Reanalysis of the binary neutron star mergers GW170817 and GW190425 using numerical-relativity calibrated waveform models.

We reanalyze gravitational waves from binary-neutron-star mergers GW170817 and GW190425 using a numerical-relativity (NR) calibrated waveform model, the TF2+_Kyoto model, which includes nonlinear tidal terms. For GW170817, by imposing a uniform prior on the binary tidal deformability $\tilde{\Lambda}$, the symmetric $90\%$ credible interval of $\tilde{\Lambda}$ is estimated to be $481^{+436}_{-359}$ ($402^{+465}_{-279}$) for the case of $f_\mathrm{max}=1000~\mathrm{Hz}$ ($2048~\mathrm{Hz}$), where $f_\mathrm{max}$ is the maximum frequency in the analysis.
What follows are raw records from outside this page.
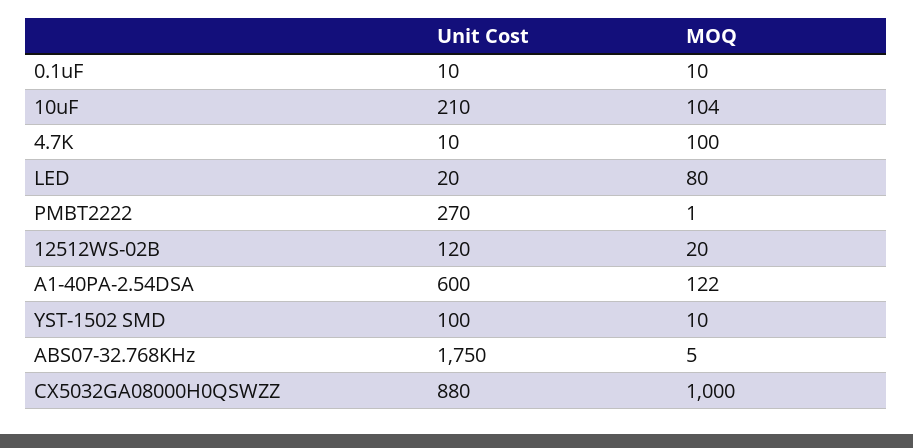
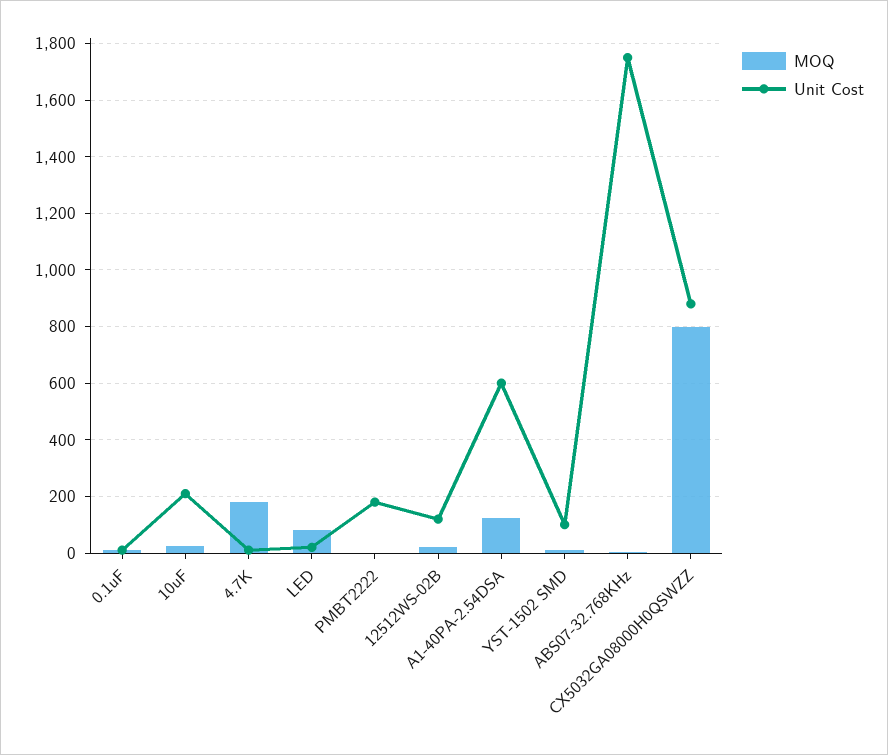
  {
    "Unit Cost": {
      "0.1uF": 10,
      "10uF": 210,
      "4.7K": 10,
      "LED": 20,
-     "PMBT2222": 270,
+     "PMBT2222": 175,
      "12512WS-02B": 120,
      "A1-40PA-2.54DSA": 600,
      "YST-1502 SMD": 100,
      "ABS07-32.768KHz": 1750,
      "CX5032GA08000H0QSWZZ": 880
    },
    "MOQ": {
      "0.1uF": 10,
-     "10uF": 104,
+     "10uF": 25,
-     "4.7K": 100,
+     "4.7K": 175,
      "LED": 80,
      "PMBT2222": 1,
      "12512WS-02B": 20,
      "A1-40PA-2.54DSA": 122,
      "YST-1502 SMD": 10,
      "ABS07-32.768KHz": 5,
-     "CX5032GA08000H0QSWZZ": 1000
+     "CX5032GA08000H0QSWZZ": 800
    }
  }

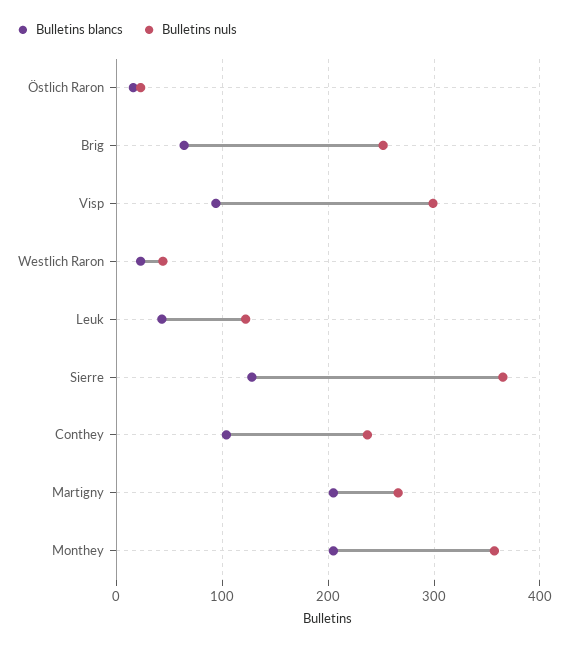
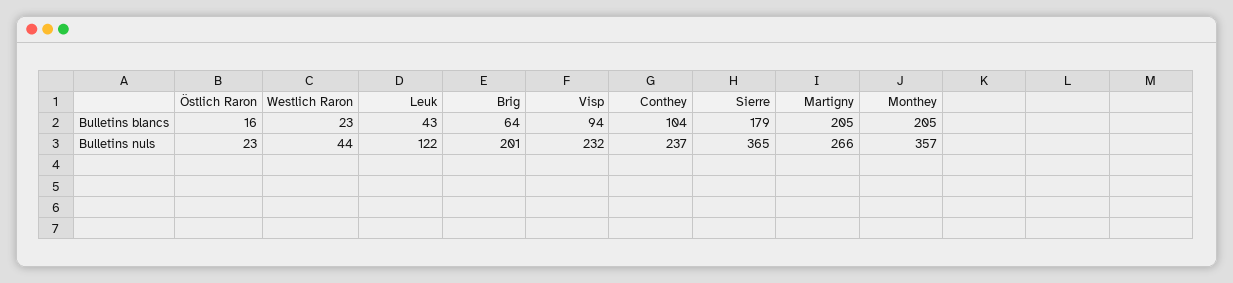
  {
    "Bulletins blancs": {
      "Östlich Raron": 16,
      "Brig": 64,
      "Visp": 94,
      "Westlich Raron": 23,
      "Leuk": 43,
-     "Sierre": 130,
+     "Sierre": 179,
      "Conthey": 104,
      "Martigny": 205,
      "Monthey": 205
    },
    "Bulletins nuls": {
      "Östlich Raron": 23,
-     "Brig": 250,
+     "Brig": 201,
-     "Visp": 300,
+     "Visp": 232,
      "Westlich Raron": 44,
      "Leuk": 122,
      "Sierre": 365,
      "Conthey": 237,
      "Martigny": 266,
      "Monthey": 357
    }
  }

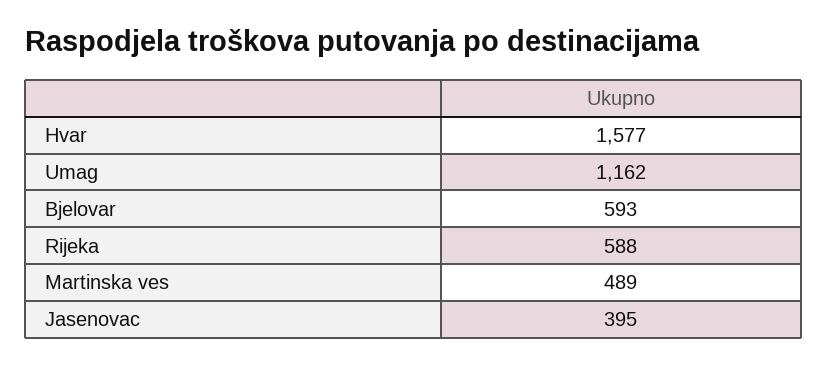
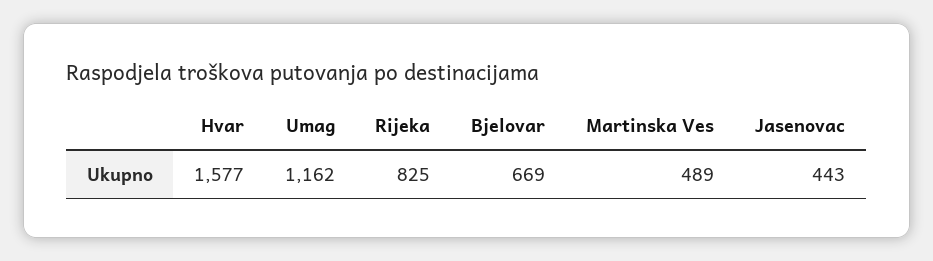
  {
    "Hvar": 1577,
    "Umag": 1162,
-   "Bjelovar": 593,
+   "Bjelovar": 669,
-   "Rijeka": 588,
+   "Rijeka": 825,
    "Martinska ves": 489,
-   "Jasenovac": 395
+   "Jasenovac": 443
  }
We also reanalyze the event with other waveform models: two post-Newtonian waveform models (TF2_PNTidal and TF2+_PNTidal), the TF2+_NRTidal model that is another NR calibrated waveform model, and its upgrade, the TF2+_NRTidalv2 model. While estimates of parameters other than $\tilde{\Lambda}$ are broadly consistent among various waveform models, our results indicate that estimates of $\tilde{\Lambda}$ depend on waveform models. However, the difference is smaller than the statistical error. For GW190425, we can only obtain little information on the binary tidal deformability. The systematic error among the NR calibrated waveform models will become significant to measure $\tilde{\Lambda}$ as the number of detectors and events increase and sensitivities of detectors are improved.